“Try and try until you succeed”
This age old proverb drives the young blooded to the old blooded and everyone in between. However its not the idealism expressed by the proverb that drives most people, its the success. So how would you define success? Success is defined as the achievement of an aim or an objective. But are not our aims and objectives so fleeting?
Most people that we might come across are in a perpetual beta mode, changing their hopes and dreams to suit the best of their ability. Their ability, which has been decreasing with every passing year as they get evermore complacent and driven by convenience. So if the goals that drive our success are dictated by convenience then how are we “trying till we succeed?” Well, we are not. What we are doing however is trying not to try too hard.

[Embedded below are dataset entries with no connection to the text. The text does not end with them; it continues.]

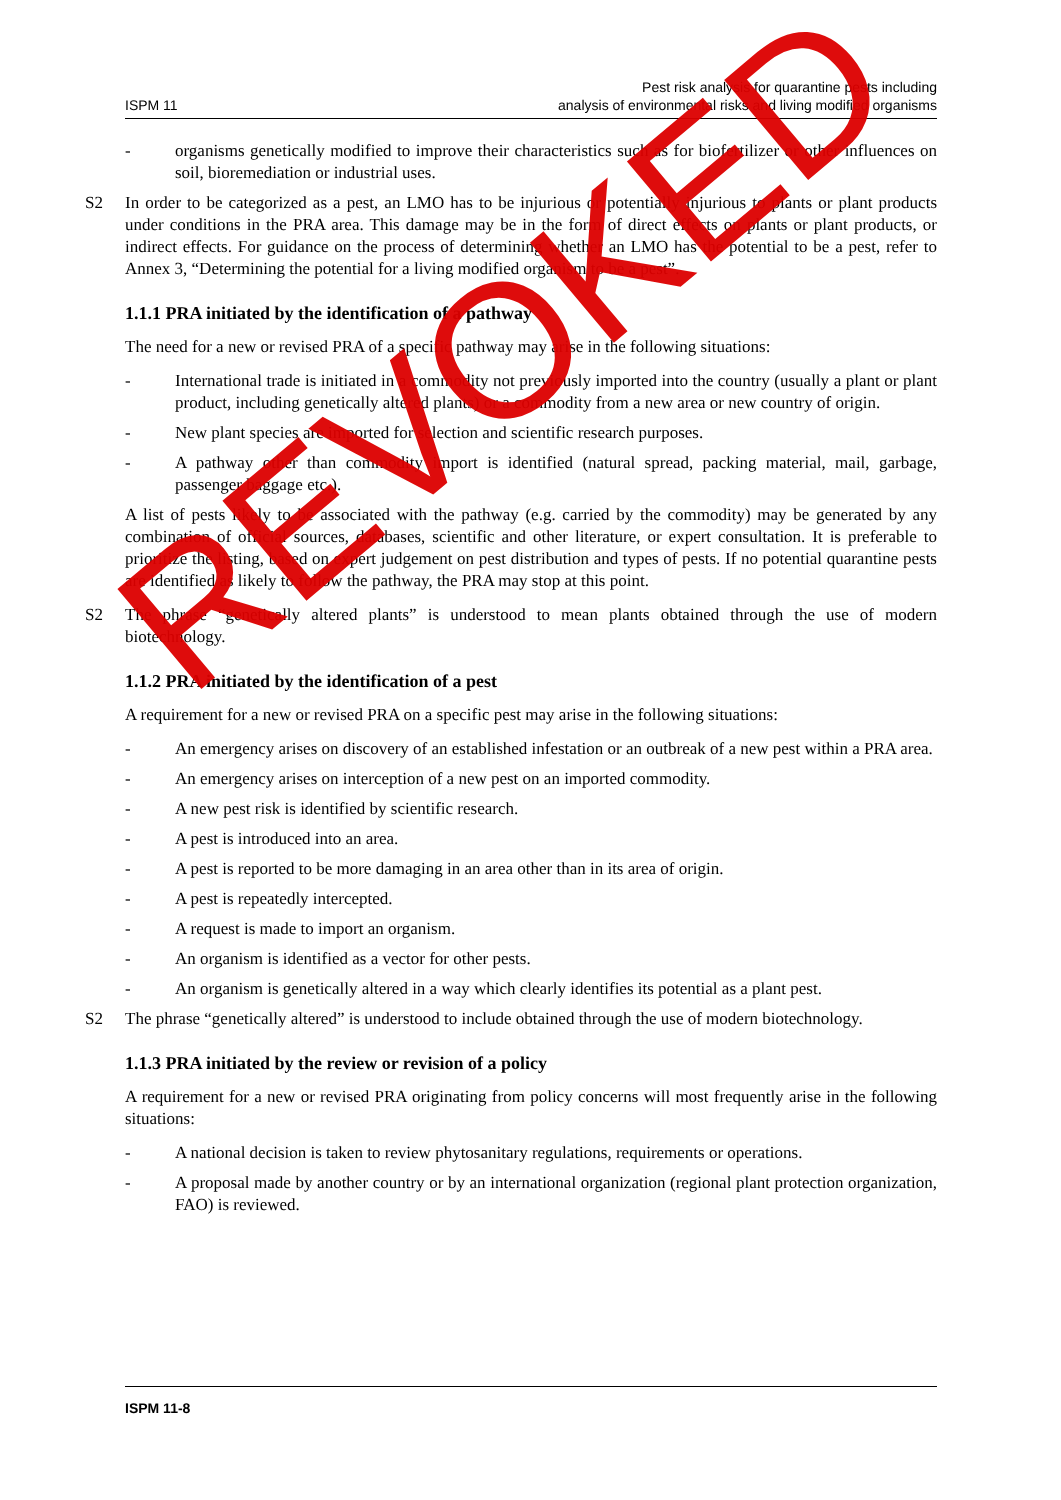ISPM 11
Pest risk analysis for quarantine pests including
analysis of environmental risks and living modified organisms
- organisms genetically modified to improve their characteristics such as for biofertilizer or other influences on soil, bioremediation or industrial uses.
S2 In order to be categorized as a pest, an LMO has to be injurious or potentially injurious to plants or plant products under conditions in the PRA area. This damage may be in the form of direct effects on plants or plant products, or indirect effects. For guidance on the process of determining whether an LMO has the potential to be a pest, refer to Annex 3, “Determining the potential for a living modified organism to be a pest”.
1.1.1 PRA initiated by the identification of a pathway
The need for a new or revised PRA of a specific pathway may arise in the following situations:
- International trade is initiated in a commodity not previously imported into the country (usually a plant or plant product, including genetically altered plants) or a commodity from a new area or new country of origin.
- New plant species are imported for selection and scientific research purposes.
- A pathway other than commodity import is identified (natural spread, packing material, mail, garbage, passenger baggage etc.).
A list of pests likely to be associated with the pathway (e.g. carried by the commodity) may be generated by any combination of official sources, databases, scientific and other literature, or expert consultation. It is preferable to prioritize the listing, based on expert judgement on pest distribution and types of pests. If no potential quarantine pests are identified as likely to follow the pathway, the PRA may stop at this point.
S2 The phrase “genetically altered plants” is understood to mean plants obtained through the use of modern biotechnology.
1.1.2 PRA initiated by the identification of a pest
A requirement for a new or revised PRA on a specific pest may arise in the following situations:
- An emergency arises on discovery of an established infestation or an outbreak of a new pest within a PRA area.
- An emergency arises on interception of a new pest on an imported commodity.
- A new pest risk is identified by scientific research.
- A pest is introduced into an area.
- A pest is reported to be more damaging in an area other than in its area of origin.
- A pest is repeatedly intercepted.
- A request is made to import an organism.
- An organism is identified as a vector for other pests.
- An organism is genetically altered in a way which clearly identifies its potential as a plant pest.
S2 The phrase “genetically altered” is understood to include obtained through the use of modern biotechnology.
1.1.3 PRA initiated by the review or revision of a policy
A requirement for a new or revised PRA originating from policy concerns will most frequently arise in the following situations:
- A national decision is taken to review phytosanitary regulations, requirements or operations.
- A proposal made by another country or by an international organization (regional plant protection organization, FAO) is reviewed.
ISPM 11-8
REVOKED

The phenomena of “trying too hard” is recent but colloquially a lot more popular than it’s idealistic predecessor. Most people are trying not to try too hard or at least appear as such. In today’s world, there is a stigma attached with being an overachiever and the stigma stems from the fear of failure and success of those that rely on chance and some good fortune.

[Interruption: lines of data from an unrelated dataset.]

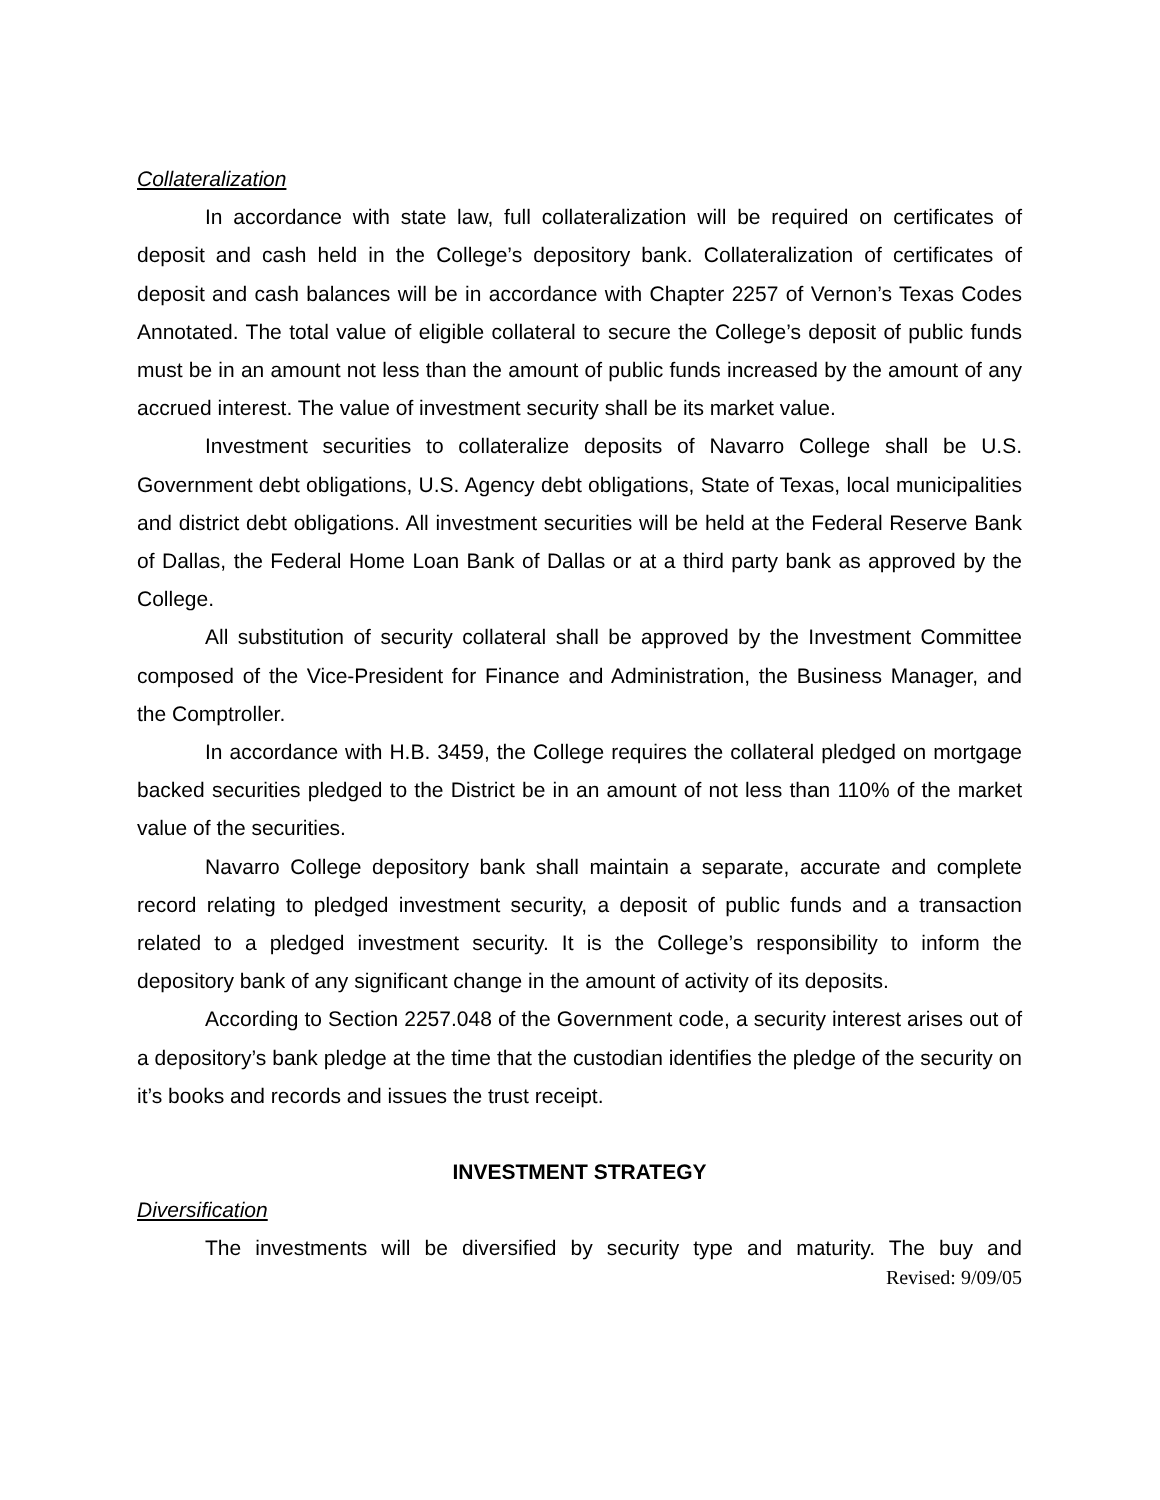Collateralization
In accordance with state law, full collateralization will be required on certificates of deposit and cash held in the College’s depository bank. Collateralization of certificates of deposit and cash balances will be in accordance with Chapter 2257 of Vernon’s Texas Codes Annotated. The total value of eligible collateral to secure the College’s deposit of public funds must be in an amount not less than the amount of public funds increased by the amount of any accrued interest. The value of investment security shall be its market value.
Investment securities to collateralize deposits of Navarro College shall be U.S. Government debt obligations, U.S. Agency debt obligations, State of Texas, local municipalities and district debt obligations. All investment securities will be held at the Federal Reserve Bank of Dallas, the Federal Home Loan Bank of Dallas or at a third party bank as approved by the College.
All substitution of security collateral shall be approved by the Investment Committee composed of the Vice-President for Finance and Administration, the Business Manager, and the Comptroller.
In accordance with H.B. 3459, the College requires the collateral pledged on mortgage backed securities pledged to the District be in an amount of not less than 110% of the market value of the securities.
Navarro College depository bank shall maintain a separate, accurate and complete record relating to pledged investment security, a deposit of public funds and a transaction related to a pledged investment security. It is the College’s responsibility to inform the depository bank of any significant change in the amount of activity of its deposits.
According to Section 2257.048 of the Government code, a security interest arises out of a depository’s bank pledge at the time that the custodian identifies the pledge of the security on it’s books and records and issues the trust receipt.
INVESTMENT STRATEGY
Diversification
The investments will be diversified by security type and maturity. The buy and
Revised: 9/09/05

But such people have it easy, I’d assume. Would it not be great to be so aware of your limits that you cause no harm to your inherent self by trying to overachieve? When your ego remains unscathed by the momentary but ever so crippling feeling of rejection.
The idealists however, for them a world where the ego takes precedence over aspiration is rather glim and leaves much to be desired.
However with this attitude, the Idealists can wind up with a string of regrets. Resulting from no faults of their own but as a function of external factors playing mayhem in their aspirations. External factors, they elude me the most. They are not mine to control and not mine to dictate. They have a mind of their own and this mind till date remains to be one that I cannot read.
I would assume, a life where you don’t try to achieve at all would be a lot easier to live with as opposed to a life where you reach for the stars only to realise that you perpetually have a broken hand. How long till my broken hand becomes the extent of my ability? How long till my hopes and dreams become as fleeting as the next biggest internet phenomena?
I feel my resolute to be strong but slightly shaken, tipping over an inch at a time to the want of “not trying too hard”
And if not, then I remain for the rest of my life, a hopeless achiever.